The Present and Future (2020s)

Open source now underpins virtually all modern computing. Cloud infrastructure, mobile platforms, web technologies, artificial intelligence, and cybersecurity all rely fundamentally on open source components. The global open source software market exceeded 48 billion dollars in 2025, with projections pointing toward 95 billion dollars by 2030.

Current challenges include supply chain security, as demonstrated by incidents like the Log4Shell vulnerability in 2021 and the xz utils backdoor attempt in 2024. The sustainability of volunteer-maintained projects that underpin critical infrastructure has become a focus for governments and industry groups. The Linux Foundation, Open Source Security Foundation, and government agencies are investing in securing the open source supply chain.

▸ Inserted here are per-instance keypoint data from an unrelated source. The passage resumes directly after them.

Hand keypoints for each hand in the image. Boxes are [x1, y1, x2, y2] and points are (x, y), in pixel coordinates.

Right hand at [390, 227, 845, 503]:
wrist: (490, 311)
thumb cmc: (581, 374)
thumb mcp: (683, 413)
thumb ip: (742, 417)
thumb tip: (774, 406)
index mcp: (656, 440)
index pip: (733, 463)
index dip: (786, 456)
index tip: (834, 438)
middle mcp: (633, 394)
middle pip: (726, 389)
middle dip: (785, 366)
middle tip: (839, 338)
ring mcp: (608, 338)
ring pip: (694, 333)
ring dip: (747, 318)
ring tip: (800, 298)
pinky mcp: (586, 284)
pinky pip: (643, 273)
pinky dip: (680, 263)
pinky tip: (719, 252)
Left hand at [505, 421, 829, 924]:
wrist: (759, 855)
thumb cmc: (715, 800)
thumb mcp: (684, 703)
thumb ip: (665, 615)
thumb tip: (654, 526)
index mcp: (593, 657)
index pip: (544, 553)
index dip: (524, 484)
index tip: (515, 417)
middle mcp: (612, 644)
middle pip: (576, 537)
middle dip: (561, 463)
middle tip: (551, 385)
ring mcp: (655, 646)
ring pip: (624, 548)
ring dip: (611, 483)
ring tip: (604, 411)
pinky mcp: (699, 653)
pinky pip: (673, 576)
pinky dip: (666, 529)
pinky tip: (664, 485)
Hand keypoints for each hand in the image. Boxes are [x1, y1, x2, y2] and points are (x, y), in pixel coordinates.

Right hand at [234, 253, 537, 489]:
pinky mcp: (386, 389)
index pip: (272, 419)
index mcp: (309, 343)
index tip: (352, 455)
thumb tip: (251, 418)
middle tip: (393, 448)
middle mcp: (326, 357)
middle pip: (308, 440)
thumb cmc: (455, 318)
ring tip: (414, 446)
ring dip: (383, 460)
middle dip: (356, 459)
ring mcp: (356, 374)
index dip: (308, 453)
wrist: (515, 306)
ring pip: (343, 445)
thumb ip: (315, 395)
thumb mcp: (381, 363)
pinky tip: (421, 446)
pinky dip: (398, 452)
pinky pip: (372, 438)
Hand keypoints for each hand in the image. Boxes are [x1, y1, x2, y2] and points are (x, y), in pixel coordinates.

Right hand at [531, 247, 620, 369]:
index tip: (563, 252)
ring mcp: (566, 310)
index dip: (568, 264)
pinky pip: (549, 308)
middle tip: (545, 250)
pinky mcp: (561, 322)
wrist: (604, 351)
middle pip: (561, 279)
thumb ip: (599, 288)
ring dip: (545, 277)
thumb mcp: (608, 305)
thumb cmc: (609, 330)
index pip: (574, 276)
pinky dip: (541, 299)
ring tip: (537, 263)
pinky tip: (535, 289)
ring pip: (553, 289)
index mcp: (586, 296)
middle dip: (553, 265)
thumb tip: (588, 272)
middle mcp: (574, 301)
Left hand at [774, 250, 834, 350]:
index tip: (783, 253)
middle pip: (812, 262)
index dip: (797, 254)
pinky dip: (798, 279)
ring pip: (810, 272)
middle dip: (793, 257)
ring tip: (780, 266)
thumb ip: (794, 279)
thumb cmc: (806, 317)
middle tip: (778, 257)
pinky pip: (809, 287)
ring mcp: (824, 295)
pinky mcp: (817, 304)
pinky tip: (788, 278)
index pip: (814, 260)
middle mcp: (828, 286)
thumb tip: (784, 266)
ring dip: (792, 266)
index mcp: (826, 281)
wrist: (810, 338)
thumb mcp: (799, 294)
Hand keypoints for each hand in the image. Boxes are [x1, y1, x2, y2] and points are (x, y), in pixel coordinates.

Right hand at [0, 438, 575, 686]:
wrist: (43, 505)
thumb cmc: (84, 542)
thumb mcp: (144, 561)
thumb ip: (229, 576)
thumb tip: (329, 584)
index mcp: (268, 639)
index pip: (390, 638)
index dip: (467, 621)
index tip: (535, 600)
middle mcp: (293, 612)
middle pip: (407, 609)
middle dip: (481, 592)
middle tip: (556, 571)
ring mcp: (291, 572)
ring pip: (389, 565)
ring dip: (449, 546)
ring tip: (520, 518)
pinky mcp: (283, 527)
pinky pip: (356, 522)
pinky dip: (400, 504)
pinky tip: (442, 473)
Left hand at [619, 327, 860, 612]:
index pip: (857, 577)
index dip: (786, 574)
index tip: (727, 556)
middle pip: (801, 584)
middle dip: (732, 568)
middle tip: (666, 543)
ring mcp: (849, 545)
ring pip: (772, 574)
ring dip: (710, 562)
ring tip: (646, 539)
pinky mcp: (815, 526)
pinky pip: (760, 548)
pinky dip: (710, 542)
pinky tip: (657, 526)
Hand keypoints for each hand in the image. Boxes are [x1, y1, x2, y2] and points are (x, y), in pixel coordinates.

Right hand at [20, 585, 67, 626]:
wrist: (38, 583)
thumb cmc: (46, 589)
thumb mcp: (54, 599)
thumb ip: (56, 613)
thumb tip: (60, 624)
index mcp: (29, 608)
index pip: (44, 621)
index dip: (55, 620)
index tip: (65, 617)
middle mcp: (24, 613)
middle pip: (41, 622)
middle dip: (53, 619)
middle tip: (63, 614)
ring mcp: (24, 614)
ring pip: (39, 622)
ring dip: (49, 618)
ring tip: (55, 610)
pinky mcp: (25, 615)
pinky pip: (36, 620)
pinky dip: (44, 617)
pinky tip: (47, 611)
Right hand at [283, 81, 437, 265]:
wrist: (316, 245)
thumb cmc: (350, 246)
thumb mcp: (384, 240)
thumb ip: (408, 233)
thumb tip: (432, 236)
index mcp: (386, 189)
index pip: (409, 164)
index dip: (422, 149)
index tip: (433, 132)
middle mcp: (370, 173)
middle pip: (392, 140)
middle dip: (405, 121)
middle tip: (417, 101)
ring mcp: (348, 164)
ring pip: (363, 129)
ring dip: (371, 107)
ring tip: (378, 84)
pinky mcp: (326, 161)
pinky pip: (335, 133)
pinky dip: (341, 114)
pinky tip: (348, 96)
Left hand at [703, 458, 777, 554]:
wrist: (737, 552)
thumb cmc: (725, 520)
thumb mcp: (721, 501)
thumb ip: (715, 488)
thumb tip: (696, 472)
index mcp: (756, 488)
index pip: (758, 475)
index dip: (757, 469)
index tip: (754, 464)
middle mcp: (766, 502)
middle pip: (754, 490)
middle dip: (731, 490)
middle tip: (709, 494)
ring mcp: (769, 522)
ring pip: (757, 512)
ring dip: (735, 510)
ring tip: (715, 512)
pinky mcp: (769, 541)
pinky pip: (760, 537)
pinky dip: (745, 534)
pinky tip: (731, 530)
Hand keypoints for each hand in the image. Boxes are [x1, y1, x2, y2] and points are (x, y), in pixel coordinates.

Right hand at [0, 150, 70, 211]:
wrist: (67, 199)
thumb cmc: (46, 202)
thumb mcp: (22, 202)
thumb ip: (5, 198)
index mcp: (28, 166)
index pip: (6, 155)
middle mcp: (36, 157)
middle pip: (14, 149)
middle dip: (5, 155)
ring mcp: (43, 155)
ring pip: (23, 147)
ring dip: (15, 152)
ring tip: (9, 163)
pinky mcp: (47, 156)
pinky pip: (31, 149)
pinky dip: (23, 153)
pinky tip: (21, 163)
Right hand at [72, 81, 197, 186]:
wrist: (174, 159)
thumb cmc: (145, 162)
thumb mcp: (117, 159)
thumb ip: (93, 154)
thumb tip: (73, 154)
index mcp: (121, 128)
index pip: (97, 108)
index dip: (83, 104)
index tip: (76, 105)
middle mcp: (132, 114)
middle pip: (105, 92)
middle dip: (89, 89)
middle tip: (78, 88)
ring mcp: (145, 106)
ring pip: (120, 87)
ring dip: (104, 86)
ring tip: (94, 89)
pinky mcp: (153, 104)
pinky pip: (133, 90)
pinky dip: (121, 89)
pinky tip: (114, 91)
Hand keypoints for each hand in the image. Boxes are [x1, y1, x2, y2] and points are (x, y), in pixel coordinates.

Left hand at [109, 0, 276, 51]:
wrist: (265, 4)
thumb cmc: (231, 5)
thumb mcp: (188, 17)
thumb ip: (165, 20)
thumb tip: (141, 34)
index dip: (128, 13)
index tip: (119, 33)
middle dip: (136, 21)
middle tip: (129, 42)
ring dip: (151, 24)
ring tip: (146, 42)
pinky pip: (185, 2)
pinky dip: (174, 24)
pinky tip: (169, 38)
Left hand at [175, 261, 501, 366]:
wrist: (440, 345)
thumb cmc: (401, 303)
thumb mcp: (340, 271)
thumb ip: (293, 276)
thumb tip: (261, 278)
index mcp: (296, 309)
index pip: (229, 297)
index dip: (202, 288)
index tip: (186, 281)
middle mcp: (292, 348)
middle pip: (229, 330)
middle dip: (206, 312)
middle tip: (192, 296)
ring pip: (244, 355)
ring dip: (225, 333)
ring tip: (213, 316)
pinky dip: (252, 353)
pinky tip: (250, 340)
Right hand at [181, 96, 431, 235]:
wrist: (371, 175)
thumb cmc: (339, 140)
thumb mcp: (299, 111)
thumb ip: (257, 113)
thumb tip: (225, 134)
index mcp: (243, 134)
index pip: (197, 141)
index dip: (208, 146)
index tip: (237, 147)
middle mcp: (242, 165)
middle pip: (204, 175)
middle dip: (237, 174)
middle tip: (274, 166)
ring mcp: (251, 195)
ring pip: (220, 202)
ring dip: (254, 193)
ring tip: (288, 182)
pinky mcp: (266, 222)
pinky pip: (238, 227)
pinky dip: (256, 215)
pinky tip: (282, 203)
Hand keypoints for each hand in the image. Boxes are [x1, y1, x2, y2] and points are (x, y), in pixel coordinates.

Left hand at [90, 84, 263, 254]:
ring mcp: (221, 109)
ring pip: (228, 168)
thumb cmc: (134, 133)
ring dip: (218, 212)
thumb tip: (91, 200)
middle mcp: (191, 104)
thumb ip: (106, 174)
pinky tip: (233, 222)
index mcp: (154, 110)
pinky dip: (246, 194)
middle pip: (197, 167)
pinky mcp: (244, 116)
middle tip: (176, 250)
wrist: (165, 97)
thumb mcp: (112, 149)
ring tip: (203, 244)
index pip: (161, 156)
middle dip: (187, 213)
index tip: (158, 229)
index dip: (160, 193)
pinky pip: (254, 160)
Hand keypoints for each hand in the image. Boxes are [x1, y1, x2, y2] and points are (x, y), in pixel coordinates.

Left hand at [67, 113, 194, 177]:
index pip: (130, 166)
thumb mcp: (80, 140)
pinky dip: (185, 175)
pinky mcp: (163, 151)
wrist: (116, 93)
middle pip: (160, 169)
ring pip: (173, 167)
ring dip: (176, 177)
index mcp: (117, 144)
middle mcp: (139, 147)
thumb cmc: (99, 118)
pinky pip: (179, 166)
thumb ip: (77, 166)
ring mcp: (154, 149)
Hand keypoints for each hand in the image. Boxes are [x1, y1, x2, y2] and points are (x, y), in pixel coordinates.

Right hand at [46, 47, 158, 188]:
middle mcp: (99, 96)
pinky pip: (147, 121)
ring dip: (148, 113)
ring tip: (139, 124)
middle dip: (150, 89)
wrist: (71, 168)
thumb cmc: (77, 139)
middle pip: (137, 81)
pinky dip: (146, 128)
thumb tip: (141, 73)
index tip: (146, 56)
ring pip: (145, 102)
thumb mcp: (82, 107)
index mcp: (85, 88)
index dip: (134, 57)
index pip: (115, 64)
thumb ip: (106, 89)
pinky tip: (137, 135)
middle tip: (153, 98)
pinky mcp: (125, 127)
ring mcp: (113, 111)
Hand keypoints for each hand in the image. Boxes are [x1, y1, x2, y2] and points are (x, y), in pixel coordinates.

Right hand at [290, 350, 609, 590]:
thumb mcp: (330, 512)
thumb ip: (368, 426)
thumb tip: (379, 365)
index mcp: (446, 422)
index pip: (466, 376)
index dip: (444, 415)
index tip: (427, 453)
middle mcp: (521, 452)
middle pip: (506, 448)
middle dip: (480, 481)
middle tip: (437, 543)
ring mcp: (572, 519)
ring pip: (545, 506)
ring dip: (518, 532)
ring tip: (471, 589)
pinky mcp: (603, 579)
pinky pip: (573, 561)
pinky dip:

The open source model has also expanded beyond software. Open hardware projects, open data initiatives, open access publishing, and open educational resources all draw on the principles pioneered by the Free Software and Open Source movements. The idea that knowledge and tools should be shared openly, rather than locked behind proprietary restrictions, has become a defining feature of the digital age.

Key Takeaway

The history of open source is a story of collaborative ideals surviving and eventually prevailing against commercial pressures. What began as informal code sharing among researchers became a formal movement, then a business strategy, and finally the default development model for most of the world's software infrastructure.